I
remember, as a child down South, lying in my underwear on the upstairs landing
floor, under the six-foot-wide whole-house fan, panting. Theoretically, the fan
was set to suck air out of the house and into the attic, thus out the vents,
keeping the house cool. In practice, it just moved hot air out and hot air in.
But at least the stifling air was moving, evaporating a little of the sweat
from my suffering body.
You
see, I sweat. Not the ladylike slight sheen of moisture, but great trickling
runnels of perspiration that soak my hair and clothing. I hate it. Hate
sweating, hate the enervating heat and the mental and physical torpor brought
on by high humidity. I’m just not a summer person.
Admittedly
there are good things about summer. There are fairs and festivals; lakes that
invite people to swim, fish, or kayak their waters; fresh fruits and veggies in
season including home grown tomatoes, thus BLTs a-plenty; ice cream; flowers,
birdsong, and young animals; that most under-rated pleasure, porch-sitting;
geocaching; and my heating fuel usage drops to zero, although the budget
payment keep on coming. Roads, even the most obscure dirt ones, are free of
snow cover and drivable, except for areas under construction. But these
pleasures are only enjoyable to me when temperatures are below 80 or so.
Because
of allergies as well as this sensitivity to heat, I lived and (mostly) worked
in an air-conditioned environment from the age of 17 until my retirement forty
years later.

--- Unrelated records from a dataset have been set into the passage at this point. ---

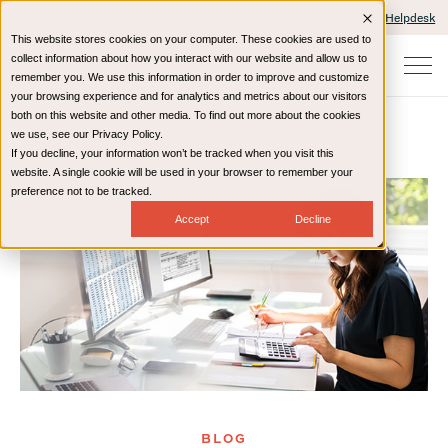
Client Portals and Payment
IT Helpdesk
This website stores cookies on your computer. These cookies are used to
collect information about how you interact with our website and allow us to
remember you. We use this information in order to improve and customize
your browsing experience and for analytics and metrics about our visitors
both on this website and other media. To find out more about the cookies
we use, see our Privacy Policy.
If you decline, your information won’t be tracked when you visit this
Home
Resources
Blog
website. A single cookie will be used in your browser to remember your
preference not to be tracked.
Accept
Decline
BLOG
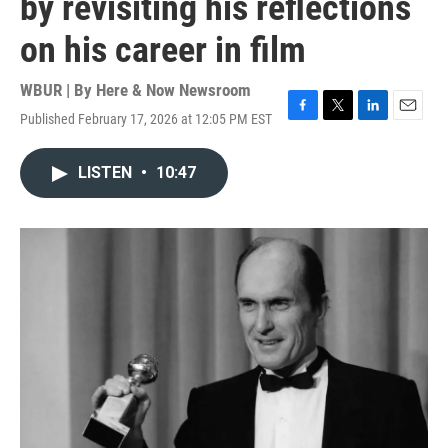
by revisiting his reflections
on his career in film
WBUR | By
Here & Now Newsroom
Published February 17, 2026 at 12:05 PM EST
F
T
L
E
a
w
i
m
c
i
n
a
LISTEN
•
10:47
e
t
k
i
b
t
e
l
o
e
d
o
r
I
k
n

Any time I could afford to choose I drove an air-conditioned car.
I
opted to move north after retirement. This was deliberate, because of my
life-long loathing of heat. My house is almost at the summit of one of the
higher parts of the Allegany Plateau. It is normally 5 to 10 degrees cooler
here than in the south-east part of the state where I spent my working years.

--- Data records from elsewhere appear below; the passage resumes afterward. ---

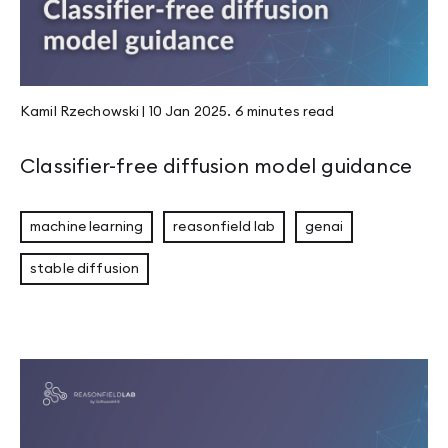
Kamil Rzechowski
|
10 Jan 2025
.
6 minutes
read
Classifier-free diffusion model guidance
machine learning
reasonfield lab
genai
stable diffusion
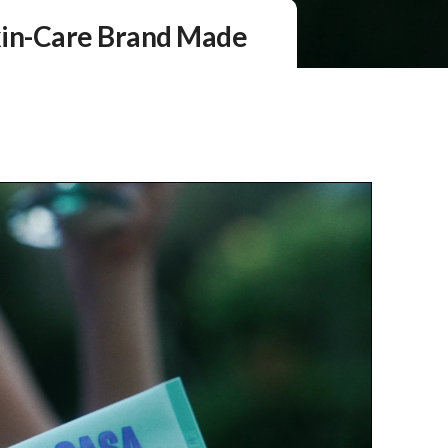
kin-Care Brand Made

With the advance of age, the upper limit of my “comfort zone” rose from perhaps
75 to 80 or even 85, depending on humidity, which also is usually lower at this
altitude than in the Delaware Valley. Who needs air conditioning in the
mountains? It’s a matter of Ridge-runner pride to sneer at air conditioning. Most
of the summer (at least, normal summers), I accept this policy even though I
don’t exactly embrace it. I open my windows and turn on my four ceiling fans,
one in each room.
Even
so, there are days I still miss my air conditioner more than I can say.
This
summer, as I predicted when winter lingered well into May, is hotter and dryer
than is normal. My grass is dried to a tan crisp (Yay! No mowing! Well, that’s
one advantage.) and I feel like I am, too. My energy meter is stuck on zero. Day
after day topping 90 makes me dread getting up in the morning, and at night I
lie under my slowly-moving ceiling fan, drenched in my own sweat, unable to
drop off to sleep until the temperature drops to around 70. Between night after
sleep-deprived night, and panting and sweating through each day, it would be a
marvel if I got anything done under these conditions.
Yet
there are always demands: Organize this event. Come sign your book here, or
fish there. There are festivals and music events, plays and market days, that I
don’t have the least inclination to attend when I’m panting like an old coon
hound and sweating like a stevedore. I pray to the weather gods to send a cool
front, with accompanying rain and breezes. Or whatever they can spare to drop
the temperature and humidity even a little.
Anyone know a
reliable rain dance? If not, COME ON, AUTUMN!